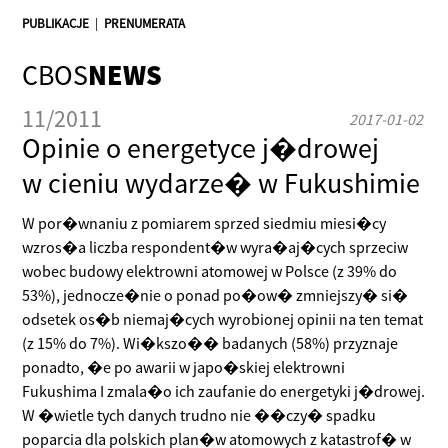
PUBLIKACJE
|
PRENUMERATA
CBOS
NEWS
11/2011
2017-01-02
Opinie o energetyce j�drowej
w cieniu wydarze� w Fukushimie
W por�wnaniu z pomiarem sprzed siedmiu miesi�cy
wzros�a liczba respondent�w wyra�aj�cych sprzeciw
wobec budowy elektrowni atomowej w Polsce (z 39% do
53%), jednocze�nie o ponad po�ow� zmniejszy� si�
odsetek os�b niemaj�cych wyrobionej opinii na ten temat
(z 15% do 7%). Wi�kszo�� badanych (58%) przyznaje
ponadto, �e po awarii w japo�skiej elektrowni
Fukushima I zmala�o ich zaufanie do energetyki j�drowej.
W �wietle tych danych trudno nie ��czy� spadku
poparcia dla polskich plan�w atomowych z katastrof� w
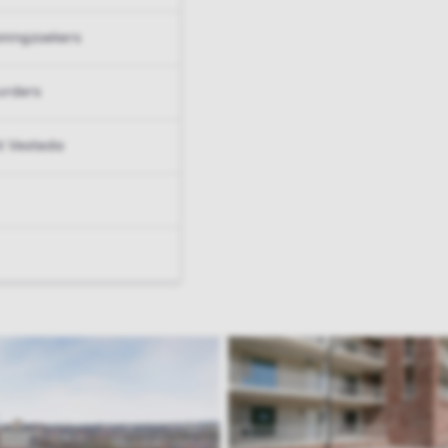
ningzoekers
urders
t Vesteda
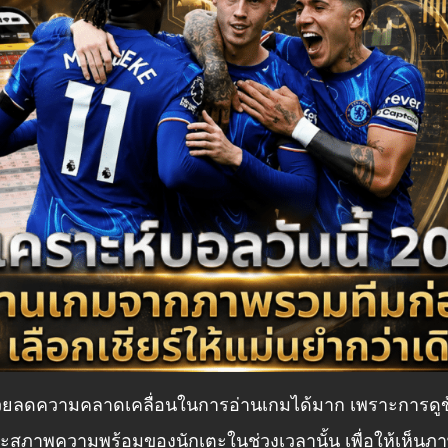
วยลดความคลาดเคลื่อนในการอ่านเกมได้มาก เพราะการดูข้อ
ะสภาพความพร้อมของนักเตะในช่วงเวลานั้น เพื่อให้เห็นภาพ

---

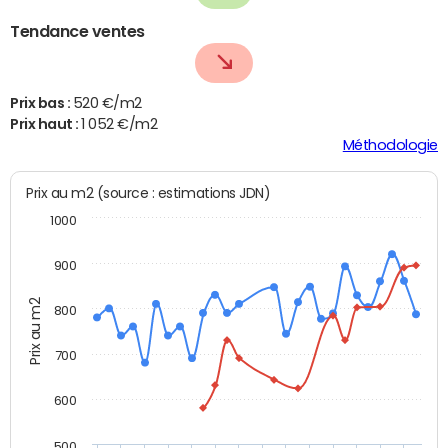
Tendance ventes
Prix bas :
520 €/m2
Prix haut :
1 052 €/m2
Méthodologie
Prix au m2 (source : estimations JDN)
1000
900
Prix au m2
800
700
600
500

- _About this task_:
Return, character for character, everything in the items from the line containing "วยลดความคลาดเค" down to the line containing "ะสภาพความพร้อม", with both of those lines included.

- _Exercise answer_:
วยลดความคลาดเคลื่อนในการอ่านเกมได้มาก เพราะการดูข้อ
ะสภาพความพร้อมของนักเตะในช่วงเวลานั้น เพื่อให้เห็นภาพ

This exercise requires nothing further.